Los otros feos, en cambio, aceptan de entrada que la moda nunca está dirigida a sus figuras contrahechas y están resignados a hacerle la guerra a ese mundo de cuerpos esbeltos y prendas sugestivas al que no pertenecen. Por eso la gente que dice detestar las modas suele tener siempre el común denominador de ser todos feos. Ellos no entienden por qué la gente que sale a desfilar es completamente ajena a sus narices pronunciadas y barrigas abultadas. Se quejan de que la moda es totalmente inclemente con ellos, y son incapaces de aceptar que su rencor carga la obviedad de una envidia oculta por una vida agradable y relativamente exitosa. Proclaman el tétrico discurso de la “belleza interior” y se consideran originales sin darse cuenta de su mal gusto. Son incluso más discriminadores que los mismos yuppies y las modelos, y se condenan voluntariamente con ese falso pensar intelectual que los cobija sin ninguna esperanza.

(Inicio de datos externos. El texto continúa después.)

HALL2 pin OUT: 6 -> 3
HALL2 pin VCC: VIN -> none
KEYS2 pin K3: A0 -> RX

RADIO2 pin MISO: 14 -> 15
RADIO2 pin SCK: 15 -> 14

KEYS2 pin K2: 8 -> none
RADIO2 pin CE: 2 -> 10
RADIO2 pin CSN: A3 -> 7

Y entonces sufren porque no entienden el sentido de la moda. Porque no comprenden que es precisamente su falsedad la que la hace realmente grandiosa. Que es gracias a su irrealidad que se hace necesaria para el diario vivir. Porque la moda no es hipócrita sino condescendiente: no pretende que la gente se refleje como es, sino como quiere ser. Nos permite a los feos esconder nuestros cuerpos deprimentes bajo sus costuras, y nos confunde en una mar de gente igual a nosotros y con las mismas esperanzas.

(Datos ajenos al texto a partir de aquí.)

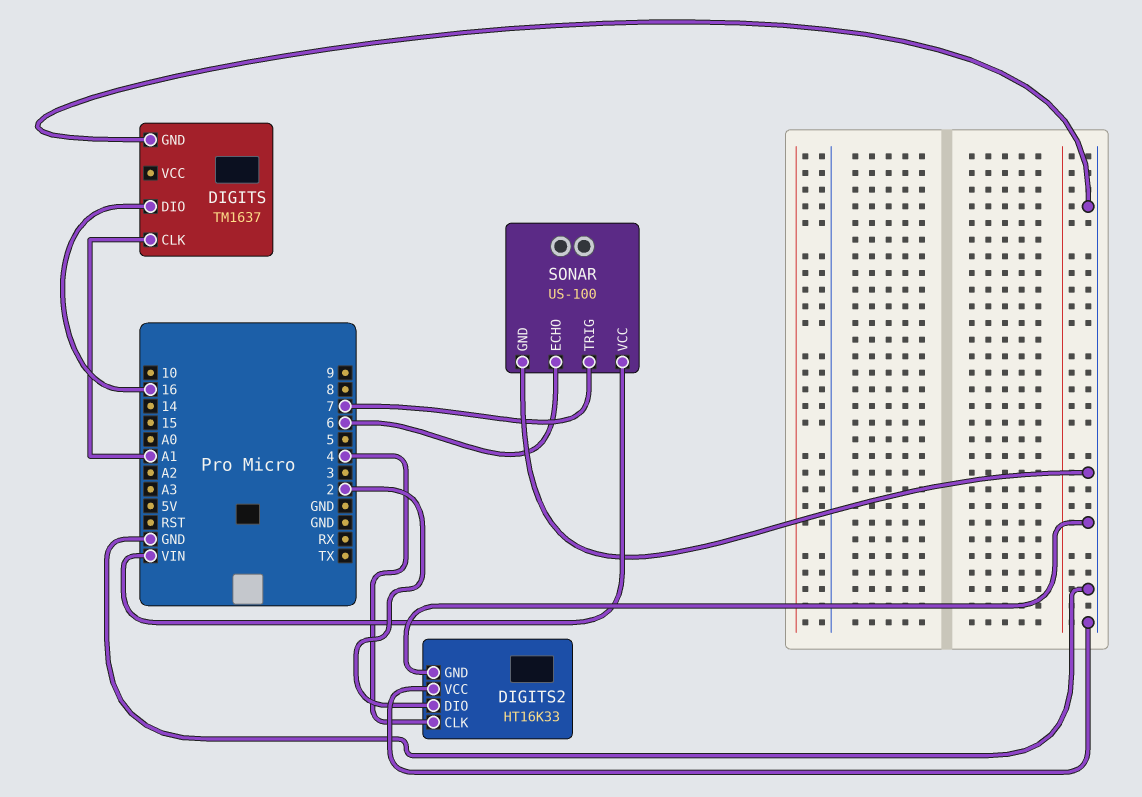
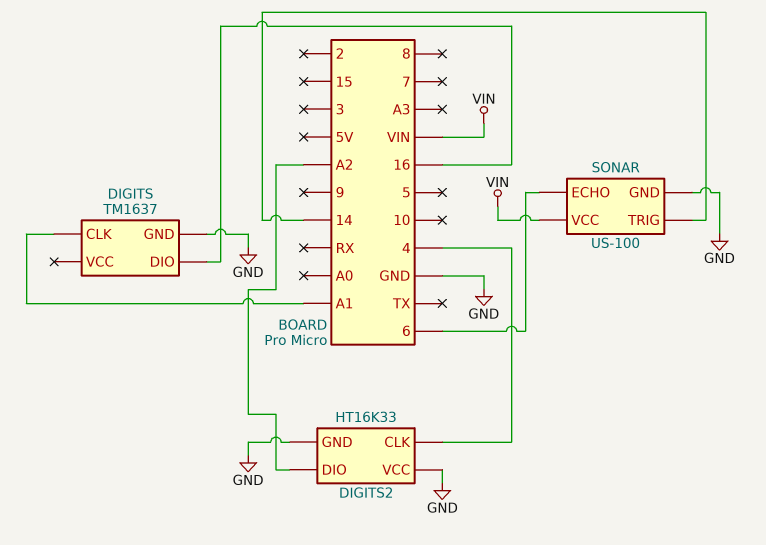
DIGITS2 pin DIO: 2 -> A2
SONAR pin TRIG: 7 -> 14

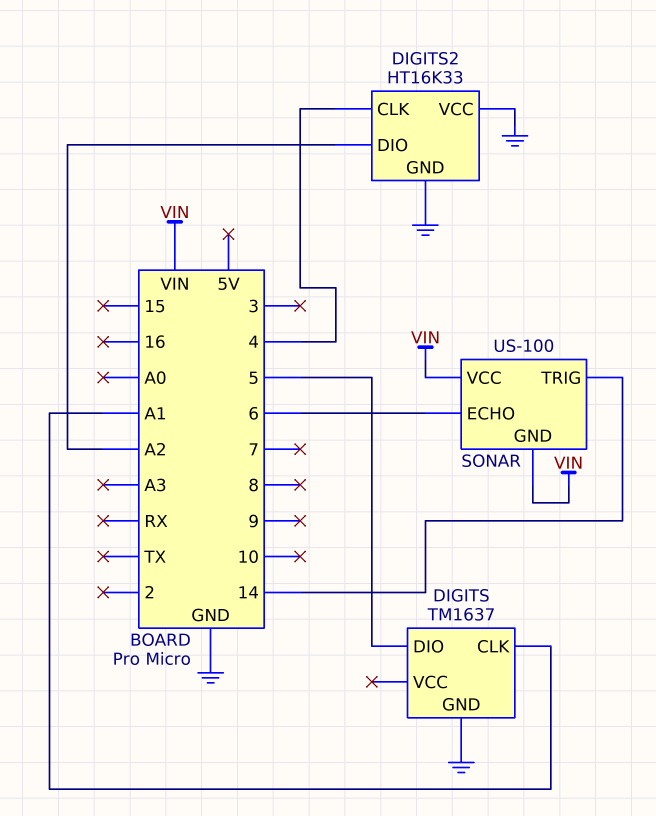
DIGITS pin DIO: 16 -> 5
SONAR pin GND: GND -> VIN

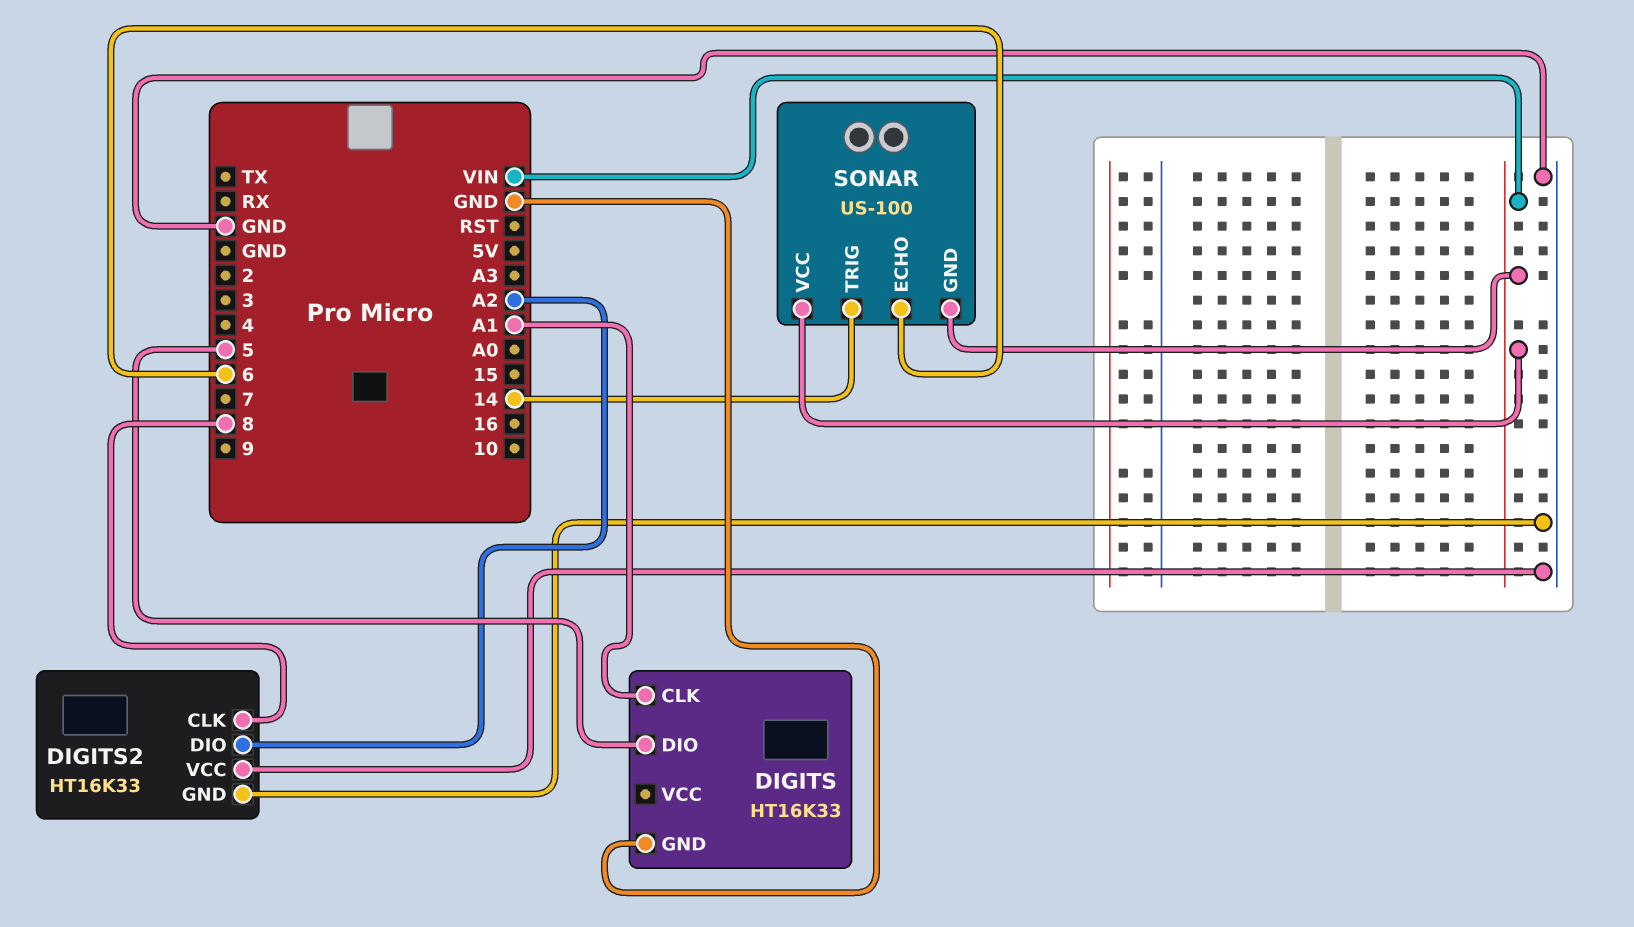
DIGITS: TM1637 -> HT16K33
DIGITS2 pin CLK: 4 -> 8

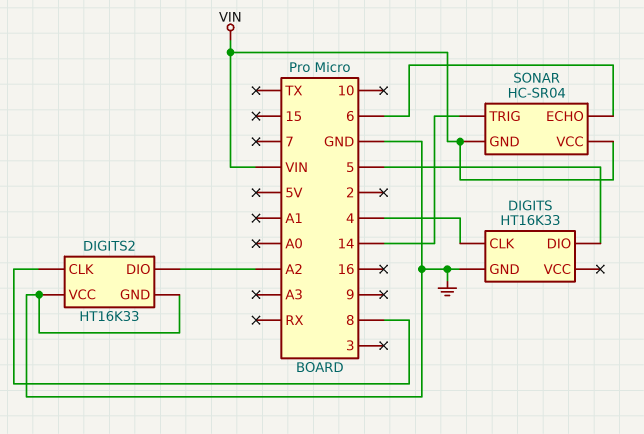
DIGITS pin CLK: A1 -> 4
SONAR: US-100 -> HC-SR04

Por eso estoy de acuerdo con que solo los bonitos lideren las últimas tendencias de la moda. Porque es a ellos, y no a los feos, a quienes me quiero parecer. Que los feos se frieguen. Por eso las campañas antianoréxicas, que buscan que a los hombres nos gusten solo las mujeres feas y rollizas, tienen más de soñadoras que de solidarias. Porque las mujeres delgadas, definitivamente, siempre se ven más saludables que las gordas. Y no pongo en duda que cuando vuelva a comprar ropa con el fin de parecer menos feo, siempre preferiré parecerme más a un gigante musculoso que a un narizón de barriga abultada.